Por: Vilbrum Tovar Peña/ columnista y enviado especial Informativo El Morro
Era una mañana calurosa, de esas que el Caribe engendra con su paciencia infinita, cuando el aire espeso se convierte en un sudario y hasta las montañas parecen fundirse bajo el implacable dominio del sol.
El olor a boñiga de ganado se mezclaba con el vapor tibio de la tierra, creando un perfume ancestral que transportaba a épocas de historias no contadas. Bajo las carpas blancas, la multitud se apretujaba, empapada de sudor y expectativa, como si el destino mismo de la tierra estuviera a punto de ser dictado por manos invisibles.
Desde las estribaciones de la Sierra Nevada,en el municipio de Aracataca los Arhuacos descendieron como un río lento y solemne, portando en sus mochilas no solo las hojas de coca, sino leyendas tejidas con hilos de tiempo.
Habían caminado algunos mas de tres días y dos noches días desde sus veinticuatro pueblos, sus pasos marcando un compás que resonaba con el eco de los espíritus de SERANKUA.

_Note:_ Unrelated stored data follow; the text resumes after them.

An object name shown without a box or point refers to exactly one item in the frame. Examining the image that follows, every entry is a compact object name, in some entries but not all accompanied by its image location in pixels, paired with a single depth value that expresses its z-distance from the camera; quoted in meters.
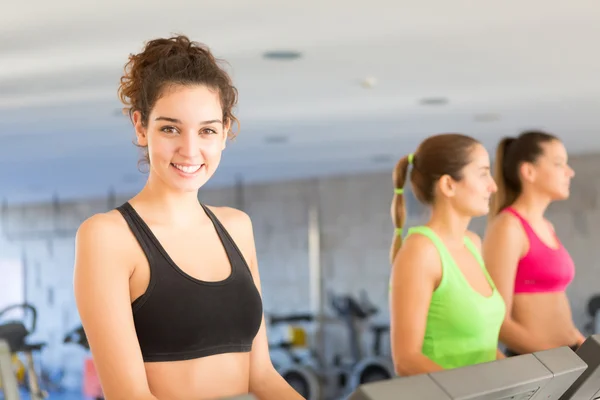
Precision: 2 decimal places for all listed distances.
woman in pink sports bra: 2.28
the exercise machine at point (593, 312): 7.59
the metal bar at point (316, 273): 9.85
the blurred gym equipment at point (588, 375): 1.15
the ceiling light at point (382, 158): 8.12
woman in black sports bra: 1.20
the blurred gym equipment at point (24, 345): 5.01
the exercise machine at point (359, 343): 8.05
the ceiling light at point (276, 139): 6.60
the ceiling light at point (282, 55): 3.97
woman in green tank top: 1.82
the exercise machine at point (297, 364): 7.84
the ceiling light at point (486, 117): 5.86
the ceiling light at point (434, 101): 5.22
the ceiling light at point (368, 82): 4.61
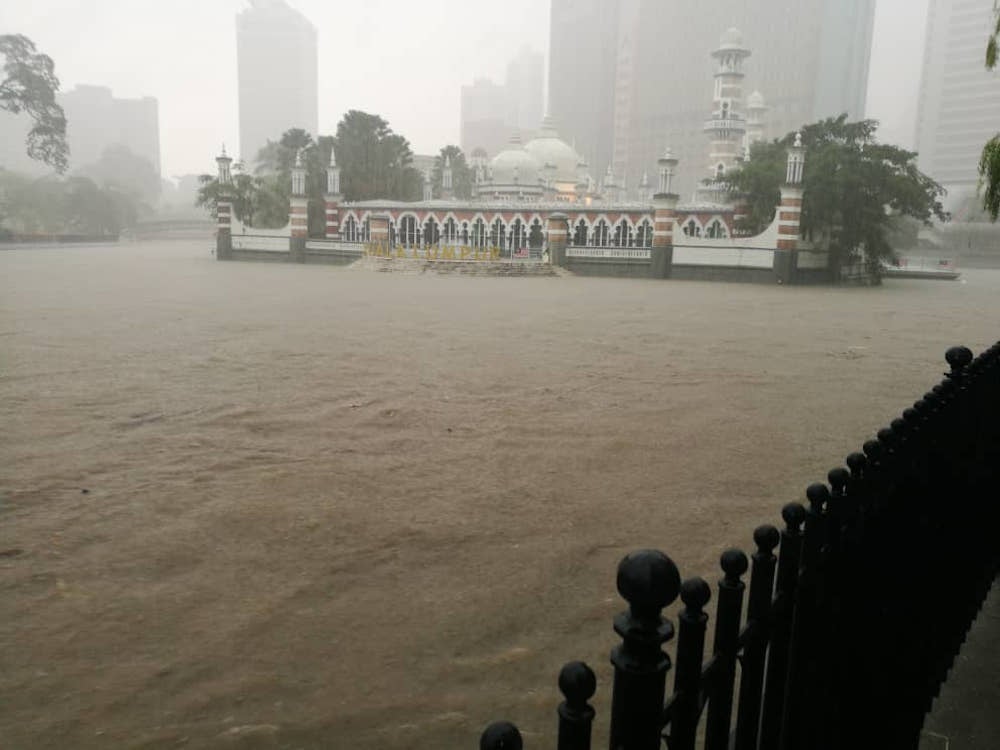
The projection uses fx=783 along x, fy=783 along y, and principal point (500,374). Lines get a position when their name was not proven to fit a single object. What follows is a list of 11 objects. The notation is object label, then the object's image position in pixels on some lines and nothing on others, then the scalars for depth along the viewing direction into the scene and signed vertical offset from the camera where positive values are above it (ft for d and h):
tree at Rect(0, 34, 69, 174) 171.01 +30.50
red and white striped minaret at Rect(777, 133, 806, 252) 95.61 +7.02
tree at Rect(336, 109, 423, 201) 162.61 +17.76
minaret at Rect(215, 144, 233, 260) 130.31 +2.04
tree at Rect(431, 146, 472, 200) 207.41 +18.24
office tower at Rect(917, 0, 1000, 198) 301.02 +60.89
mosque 116.57 +5.76
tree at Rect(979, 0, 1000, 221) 21.52 +2.51
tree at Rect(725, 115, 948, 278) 95.50 +8.51
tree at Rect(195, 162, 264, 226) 146.30 +8.03
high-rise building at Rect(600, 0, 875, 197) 255.91 +65.27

En la vereda Macaraquilla, del municipio de Aracataca, tierra que vio nacer al hombre mas grande y universal de colombia y le otorgo a Aracataca y al mundo su premio Nobel de Literatura, sus miradas con sus túnicas blancas y sus gorros en encima de sus cabelleras, su serenidad, contrastaban con el bullicio del evento, como si trajeran consigo el silencio y la sabiduría de las cumbres.
El día prometía ser histórico. La finca Anastasia, con sus 880 hectáreas de tierra fértil, sería entregada formalmente, un acto que simbolizaba la reparación de siglos de atropello y la promesa de un porvenir más justo. Pero el aire estaba cargado de algo más que calor: una sensación de magia inevitable, como si el mismo tiempo hubiera detenido su marcha para contemplar el evento.
A las cuatro de la tarde, los cielos vibraron con el rugido de pájaros metálicos verdes que anunciaban la llegada del presidente Gustavo Petro Urrego. El bullicio se aquietó de inmediato. Los asistentes, con una disciplina solemne, observaron cómo el mandatario y sus acompañantes eran recibidos por los líderes espirituales de la comunidad. En una ceremonia privada, sentados sobre piedras ancestrales, el presidente absorbió la energía de los rituales que, como un manto invisible, lo cubrieron de fuerza y propósito.
El anuncio de su llegada oficial desató una explosión de música y danzas. Hombres y mujeres bailaron al ritmo de la flauta pascuala, mientras una niña, que parecía salida de las páginas mismas de Cien años de soledad, recitaba un pasaje de aquella obra inmortal. Los himnos resonaron con un fervor que parecía capaz de despertar a los muertos, y las palabras de agradecimiento de las autoridades tradicionales y el alcalde se entrelazaron con los aplausos jubilosos.
Cuando finalmente se entregaron los títulos de propiedad, el presidente rompió la barrera que lo separaba del pueblo. Se deslizó entre la multitud como un hombre redescubriendo sus raíces. Su sonrisa era amplia, y sus ojos brillaban con un entusiasmo contagioso.
En su andar, acompañado por la atenta guardiana Angi Rodríguez Fajardo, parecía más cercano, más humano, más presidente. En ese instante, bajo el cielo que se incendiaba con el ocaso, el Caribe no era solo una región: era un lugar donde los sueños y las esperanzas se abrazaban, al ritmo lento y eterno de la historia.